### Working data ###

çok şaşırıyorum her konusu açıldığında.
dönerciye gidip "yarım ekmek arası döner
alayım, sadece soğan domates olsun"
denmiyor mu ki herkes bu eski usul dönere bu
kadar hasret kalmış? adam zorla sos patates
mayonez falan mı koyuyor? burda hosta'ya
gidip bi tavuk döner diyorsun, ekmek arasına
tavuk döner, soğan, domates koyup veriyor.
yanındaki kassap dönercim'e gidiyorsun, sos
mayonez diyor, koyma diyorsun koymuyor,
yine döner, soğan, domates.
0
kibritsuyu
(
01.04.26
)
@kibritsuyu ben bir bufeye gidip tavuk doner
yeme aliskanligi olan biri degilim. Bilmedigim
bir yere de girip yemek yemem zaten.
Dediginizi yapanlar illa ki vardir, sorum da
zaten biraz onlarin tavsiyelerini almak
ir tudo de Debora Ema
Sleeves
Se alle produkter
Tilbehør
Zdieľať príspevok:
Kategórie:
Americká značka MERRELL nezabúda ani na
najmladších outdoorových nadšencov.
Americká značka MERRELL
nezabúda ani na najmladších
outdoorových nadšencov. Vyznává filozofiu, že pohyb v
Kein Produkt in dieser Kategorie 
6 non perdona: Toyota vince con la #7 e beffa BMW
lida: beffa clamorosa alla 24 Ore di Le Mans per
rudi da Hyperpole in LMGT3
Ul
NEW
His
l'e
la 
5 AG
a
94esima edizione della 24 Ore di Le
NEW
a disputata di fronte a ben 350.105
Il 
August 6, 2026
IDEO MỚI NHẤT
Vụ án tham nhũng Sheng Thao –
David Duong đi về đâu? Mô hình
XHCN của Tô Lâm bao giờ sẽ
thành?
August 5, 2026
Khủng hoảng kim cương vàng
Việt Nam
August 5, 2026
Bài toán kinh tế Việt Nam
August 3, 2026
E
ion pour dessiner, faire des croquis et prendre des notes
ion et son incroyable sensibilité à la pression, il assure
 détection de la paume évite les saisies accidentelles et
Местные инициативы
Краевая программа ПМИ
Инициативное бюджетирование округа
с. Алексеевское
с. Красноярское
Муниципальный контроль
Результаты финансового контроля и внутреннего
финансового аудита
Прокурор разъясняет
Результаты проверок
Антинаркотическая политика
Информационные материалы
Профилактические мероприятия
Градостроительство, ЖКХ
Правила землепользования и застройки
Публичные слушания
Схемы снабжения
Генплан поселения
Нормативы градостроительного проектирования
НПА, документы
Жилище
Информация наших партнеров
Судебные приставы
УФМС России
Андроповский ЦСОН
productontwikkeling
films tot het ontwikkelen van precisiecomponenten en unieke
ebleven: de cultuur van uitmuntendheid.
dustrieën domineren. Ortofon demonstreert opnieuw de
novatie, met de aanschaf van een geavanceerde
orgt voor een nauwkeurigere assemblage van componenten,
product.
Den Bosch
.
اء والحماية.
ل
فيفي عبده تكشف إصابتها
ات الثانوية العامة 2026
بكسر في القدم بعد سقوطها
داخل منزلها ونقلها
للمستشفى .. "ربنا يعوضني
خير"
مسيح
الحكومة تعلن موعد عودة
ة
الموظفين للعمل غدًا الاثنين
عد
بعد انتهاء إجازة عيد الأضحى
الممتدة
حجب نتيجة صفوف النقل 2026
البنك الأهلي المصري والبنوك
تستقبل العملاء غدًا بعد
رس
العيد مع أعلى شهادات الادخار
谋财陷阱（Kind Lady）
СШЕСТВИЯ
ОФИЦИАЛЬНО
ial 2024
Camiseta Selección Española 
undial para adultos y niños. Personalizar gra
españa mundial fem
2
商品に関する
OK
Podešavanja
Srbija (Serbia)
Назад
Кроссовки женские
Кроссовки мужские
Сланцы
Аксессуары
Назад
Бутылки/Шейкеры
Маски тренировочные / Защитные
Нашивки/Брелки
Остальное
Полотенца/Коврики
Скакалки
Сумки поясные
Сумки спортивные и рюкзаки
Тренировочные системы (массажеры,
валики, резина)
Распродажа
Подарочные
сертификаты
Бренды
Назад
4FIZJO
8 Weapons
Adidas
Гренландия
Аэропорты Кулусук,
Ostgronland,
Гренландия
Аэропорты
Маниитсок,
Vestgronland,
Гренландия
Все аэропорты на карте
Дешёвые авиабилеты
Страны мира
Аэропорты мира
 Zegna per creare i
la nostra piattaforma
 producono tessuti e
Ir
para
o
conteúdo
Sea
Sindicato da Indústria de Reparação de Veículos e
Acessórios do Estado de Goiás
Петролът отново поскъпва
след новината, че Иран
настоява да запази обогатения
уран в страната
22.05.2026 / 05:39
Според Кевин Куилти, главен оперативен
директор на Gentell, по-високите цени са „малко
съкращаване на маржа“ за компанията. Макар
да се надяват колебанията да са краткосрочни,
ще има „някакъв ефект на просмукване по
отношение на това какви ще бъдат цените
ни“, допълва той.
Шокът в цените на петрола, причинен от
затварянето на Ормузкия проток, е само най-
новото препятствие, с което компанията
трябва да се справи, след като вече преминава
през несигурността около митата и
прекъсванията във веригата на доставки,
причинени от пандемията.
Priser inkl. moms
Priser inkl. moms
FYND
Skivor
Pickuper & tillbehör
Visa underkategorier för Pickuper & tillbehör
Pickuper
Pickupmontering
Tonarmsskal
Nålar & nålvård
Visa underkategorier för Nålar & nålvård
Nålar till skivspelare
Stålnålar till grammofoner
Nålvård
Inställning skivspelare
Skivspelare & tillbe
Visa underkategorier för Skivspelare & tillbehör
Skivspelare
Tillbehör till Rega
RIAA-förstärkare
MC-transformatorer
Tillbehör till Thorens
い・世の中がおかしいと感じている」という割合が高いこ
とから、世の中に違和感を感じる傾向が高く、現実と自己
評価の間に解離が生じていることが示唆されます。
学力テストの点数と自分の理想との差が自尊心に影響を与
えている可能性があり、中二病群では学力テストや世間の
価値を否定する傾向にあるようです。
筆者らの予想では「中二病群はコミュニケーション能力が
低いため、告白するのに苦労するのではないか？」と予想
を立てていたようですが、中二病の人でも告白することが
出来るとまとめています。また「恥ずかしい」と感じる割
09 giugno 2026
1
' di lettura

###

● **Problem to solve**
Could you retype every record above exactly as it appears?

● **Task result**
çok şaşırıyorum her konusu açıldığında.
dönerciye gidip "yarım ekmek arası döner
alayım, sadece soğan domates olsun"
denmiyor mu ki herkes bu eski usul dönere bu
kadar hasret kalmış? adam zorla sos patates
mayonez falan mı koyuyor? burda hosta'ya
gidip bi tavuk döner diyorsun, ekmek arasına
tavuk döner, soğan, domates koyup veriyor.
yanındaki kassap dönercim'e gidiyorsun, sos
mayonez diyor, koyma diyorsun koymuyor,
yine döner, soğan, domates.
0
kibritsuyu
(
01.04.26
)
@kibritsuyu ben bir bufeye gidip tavuk doner
yeme aliskanligi olan biri degilim. Bilmedigim
bir yere de girip yemek yemem zaten.
Dediginizi yapanlar illa ki vardir, sorum da
zaten biraz onlarin tavsiyelerini almak
ir tudo de Debora Ema
Sleeves
Se alle produkter
Tilbehør
Zdieľať príspevok:
Kategórie:
Americká značka MERRELL nezabúda ani na
najmladších outdoorových nadšencov.
Americká značka MERRELL
nezabúda ani na najmladších
outdoorových nadšencov. Vyznává filozofiu, že pohyb v
Kein Produkt in dieser Kategorie 
6 non perdona: Toyota vince con la #7 e beffa BMW
lida: beffa clamorosa alla 24 Ore di Le Mans per
rudi da Hyperpole in LMGT3
Ul
NEW
His
l'e
la 
5 AG
a
94esima edizione della 24 Ore di Le
NEW
a disputata di fronte a ben 350.105
Il 
August 6, 2026
IDEO MỚI NHẤT
Vụ án tham nhũng Sheng Thao –
David Duong đi về đâu? Mô hình
XHCN của Tô Lâm bao giờ sẽ
thành?
August 5, 2026
Khủng hoảng kim cương vàng
Việt Nam
August 5, 2026
Bài toán kinh tế Việt Nam
August 3, 2026
E
ion pour dessiner, faire des croquis et prendre des notes
ion et son incroyable sensibilité à la pression, il assure
 détection de la paume évite les saisies accidentelles et
Местные инициативы
Краевая программа ПМИ
Инициативное бюджетирование округа
с. Алексеевское
с. Красноярское
Муниципальный контроль
Результаты финансового контроля и внутреннего
финансового аудита
Прокурор разъясняет
Результаты проверок
Антинаркотическая политика
Информационные материалы
Профилактические мероприятия
Градостроительство, ЖКХ
Правила землепользования и застройки
Публичные слушания
Схемы снабжения
Генплан поселения
Нормативы градостроительного проектирования
НПА, документы
Жилище
Информация наших партнеров
Судебные приставы
УФМС России
Андроповский ЦСОН
productontwikkeling
films tot het ontwikkelen van precisiecomponenten en unieke
ebleven: de cultuur van uitmuntendheid.
dustrieën domineren. Ortofon demonstreert opnieuw de
novatie, met de aanschaf van een geavanceerde
orgt voor een nauwkeurigere assemblage van componenten,
product.
Den Bosch
.
اء والحماية.
ل
فيفي عبده تكشف إصابتها
ات الثانوية العامة 2026
بكسر في القدم بعد سقوطها
داخل منزلها ونقلها
للمستشفى .. "ربنا يعوضني
خير"
مسيح
الحكومة تعلن موعد عودة
ة
الموظفين للعمل غدًا الاثنين
عد
بعد انتهاء إجازة عيد الأضحى
الممتدة
حجب نتيجة صفوف النقل 2026
البنك الأهلي المصري والبنوك
تستقبل العملاء غدًا بعد
رس
العيد مع أعلى شهادات الادخار
谋财陷阱（Kind Lady）
СШЕСТВИЯ
ОФИЦИАЛЬНО
ial 2024
Camiseta Selección Española 
undial para adultos y niños. Personalizar gra
españa mundial fem
2
商品に関する
OK
Podešavanja
Srbija (Serbia)
Назад
Кроссовки женские
Кроссовки мужские
Сланцы
Аксессуары
Назад
Бутылки/Шейкеры
Маски тренировочные / Защитные
Нашивки/Брелки
Остальное
Полотенца/Коврики
Скакалки
Сумки поясные
Сумки спортивные и рюкзаки
Тренировочные системы (массажеры,
валики, резина)
Распродажа
Подарочные
сертификаты
Бренды
Назад
4FIZJO
8 Weapons
Adidas
Гренландия
Аэропорты Кулусук,
Ostgronland,
Гренландия
Аэропорты
Маниитсок,
Vestgronland,
Гренландия
Все аэропорты на карте
Дешёвые авиабилеты
Страны мира
Аэропорты мира
 Zegna per creare i
la nostra piattaforma
 producono tessuti e
Ir
para
o
conteúdo
Sea
Sindicato da Indústria de Reparação de Veículos e
Acessórios do Estado de Goiás
Петролът отново поскъпва
след новината, че Иран
настоява да запази обогатения
уран в страната
22.05.2026 / 05:39
Според Кевин Куилти, главен оперативен
директор на Gentell, по-високите цени са „малко
съкращаване на маржа“ за компанията. Макар
да се надяват колебанията да са краткосрочни,
ще има „някакъв ефект на просмукване по
отношение на това какви ще бъдат цените
ни“, допълва той.
Шокът в цените на петрола, причинен от
затварянето на Ормузкия проток, е само най-
новото препятствие, с което компанията
трябва да се справи, след като вече преминава
през несигурността около митата и
прекъсванията във веригата на доставки,
причинени от пандемията.
Priser inkl. moms
Priser inkl. moms
FYND
Skivor
Pickuper & tillbehör
Visa underkategorier för Pickuper & tillbehör
Pickuper
Pickupmontering
Tonarmsskal
Nålar & nålvård
Visa underkategorier för Nålar & nålvård
Nålar till skivspelare
Stålnålar till grammofoner
Nålvård
Inställning skivspelare
Skivspelare & tillbe
Visa underkategorier för Skivspelare & tillbehör
Skivspelare
Tillbehör till Rega
RIAA-förstärkare
MC-transformatorer
Tillbehör till Thorens
い・世の中がおかしいと感じている」という割合が高いこ
とから、世の中に違和感を感じる傾向が高く、現実と自己
評価の間に解離が生じていることが示唆されます。
学力テストの点数と自分の理想との差が自尊心に影響を与
えている可能性があり、中二病群では学力テストや世間の
価値を否定する傾向にあるようです。
筆者らの予想では「中二病群はコミュニケーション能力が
低いため、告白するのに苦労するのではないか？」と予想
を立てていたようですが、中二病の人でも告白することが
出来るとまとめています。また「恥ずかしい」と感じる割
09 giugno 2026
1
' di lettura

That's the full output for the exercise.